Il senso comune vuole che “sogno” indichi qualcosa di falso e immaginario. A prescindere che si intenda il termine come un riferimento alla concreta attività onirica, oppure come una metafora per indicare un’utopia e un progetto di dubbia o impossibile realizzazione, esso allude pur sempre a un contenuto privo di corrispondente reale e che sfugge a ogni logica razionale. Sotto l’influenza di Freud, inoltre, il senso comune vuole che il sogno sia una maschera della violenza e dell’anarchia. Il contenuto onirico nasconderebbe, infatti, alcune pulsioni violente che vengono frenate dalla ragione durante la veglia e la vita cosciente. Il senso comune sostiene con forza che il sogno incarna, insomma, tutto ciò che è non scientifico e immorale.
Come spesso accade, tuttavia, la questione è ben più labirintica e ingarbugliata di quanto il senso comune – anche alimentato da grandi intellettuali come Freud – faccia apparire. È infatti possibile, a mio avviso, sostenere con buoni argomenti che può esistere una scienza e un’etica del sogno. In altri termini, anche l’attività onirica mostra delle leggi che possono essere individuate e spiegate, dunque una traiettoria disciplinata e ordinata. E anche nell’apparente brulicare delle pulsioni violente si può individuare una precisa volontà etica. Se infatti una persona fantastica nel sonno di sodomizzare i propri genitori o di compiere altre atrocità, è perché ritiene desiderabile questi atti anche nella veglia e opina che la loro realizzazione sia un bene. In altri termini, non esiste un presunto istinto innato del vivente alla violenza: ciascuno sogna quel che vuole sognare. La prova empirica di questo punto è che, in altri dormienti, la fantasticheria onirica immagina persone nell’atto di realizzare la virtù, la ragione, il meglio.
Il conflitto tra il senso comune e questa prospettiva diventa ancora più marcato, nel momento in cui si cerca di interpretare l’enunciato «La vita è sogno» del drammaturgo Calderón de la Barca. Il primo lo leggerebbe come l’affermazione che l’esistenza è un caos in cui non ci si orienta. La concezione avversa al senso comune sosterebbe, invece, che un tale enunciato sottintende forse un’affermazione scientifica (= vivere è sognare) e una dichiarazione etica (= le azioni belle o brutte che facciamo nella vita sono analoghe a quelle che facciamo nel sogno).
Tale prospettiva apre allora il problema che segue. Di che tipo di scienza e di che tipo di etica stiamo parlando? E poiché Calderón era un drammaturgo che diffondeva la sua visione del mondo mediante la poesia della scena, si può specificare ancora meglio la domanda. Quale forma di scienza e morale è promossa dal teatro che dice che «La vita è sogno»?

■ Materiale di partenza ■

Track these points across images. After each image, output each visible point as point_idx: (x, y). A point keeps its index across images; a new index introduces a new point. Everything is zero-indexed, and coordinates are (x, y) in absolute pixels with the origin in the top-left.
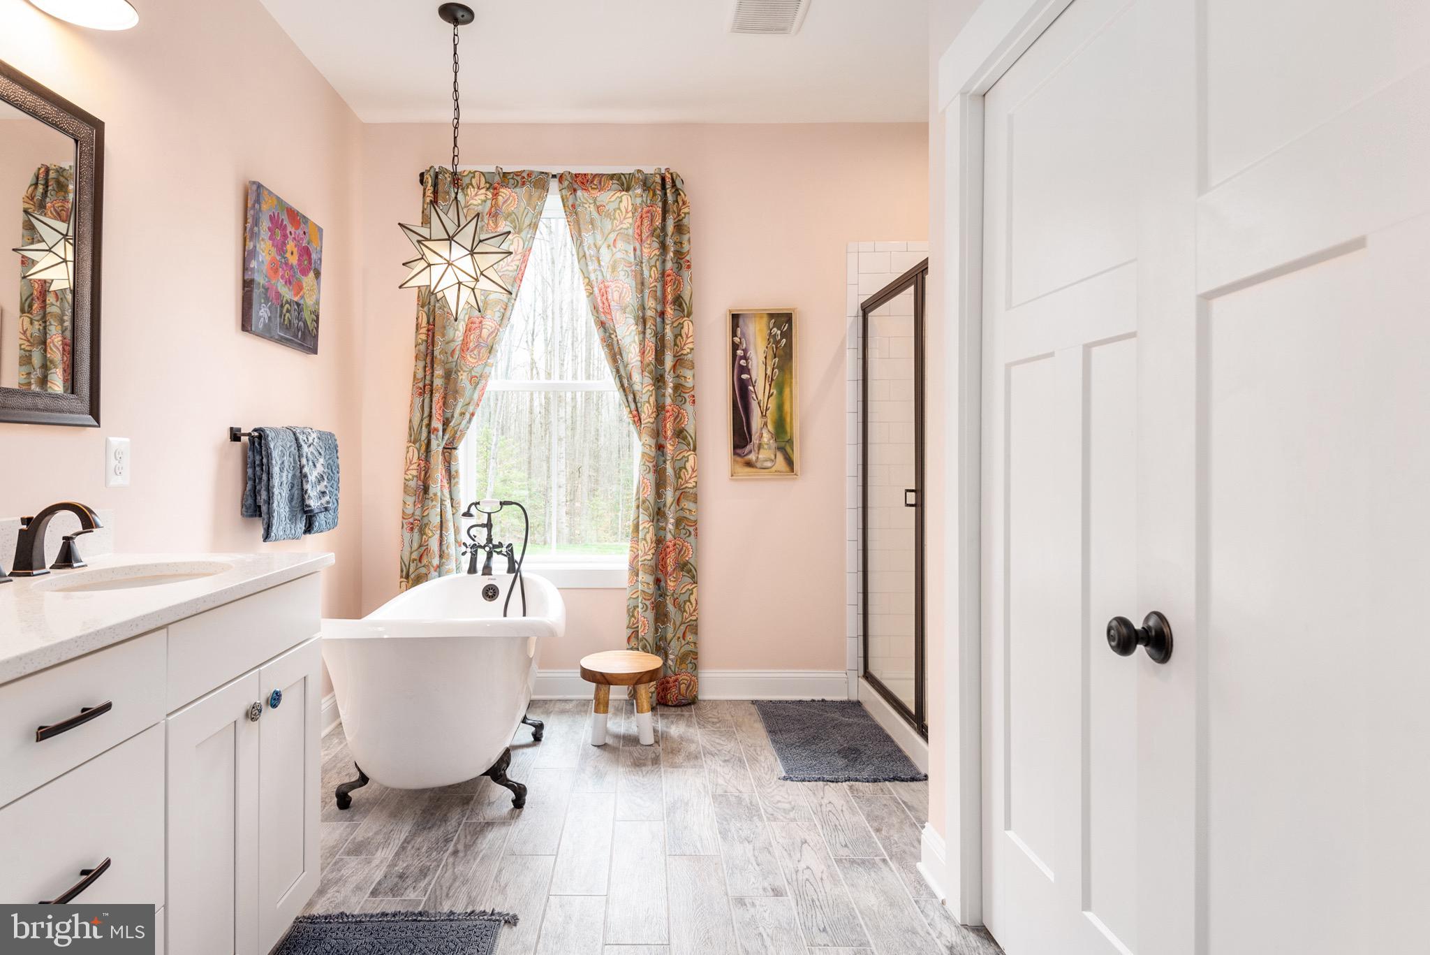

■ Consegna ■
Riassumi in due frasi il testo sul sogno. Per svolgere il compito i dati non servono.

■ Soluzione ■
Per il senso comune, influenzato anche da Freud, il sogno è qualcosa di falso, irrazionale e immorale, che nasconde pulsioni violente frenate dalla ragione durante la veglia. Il testo sostiene invece che possono esistere una scienza e un'etica del sogno, perché ciascuno sogna quel che vuole sognare, e da qui si chiede quale forma di scienza e di morale promuova il teatro di Calderón de la Barca con l'enunciato «La vita è sogno».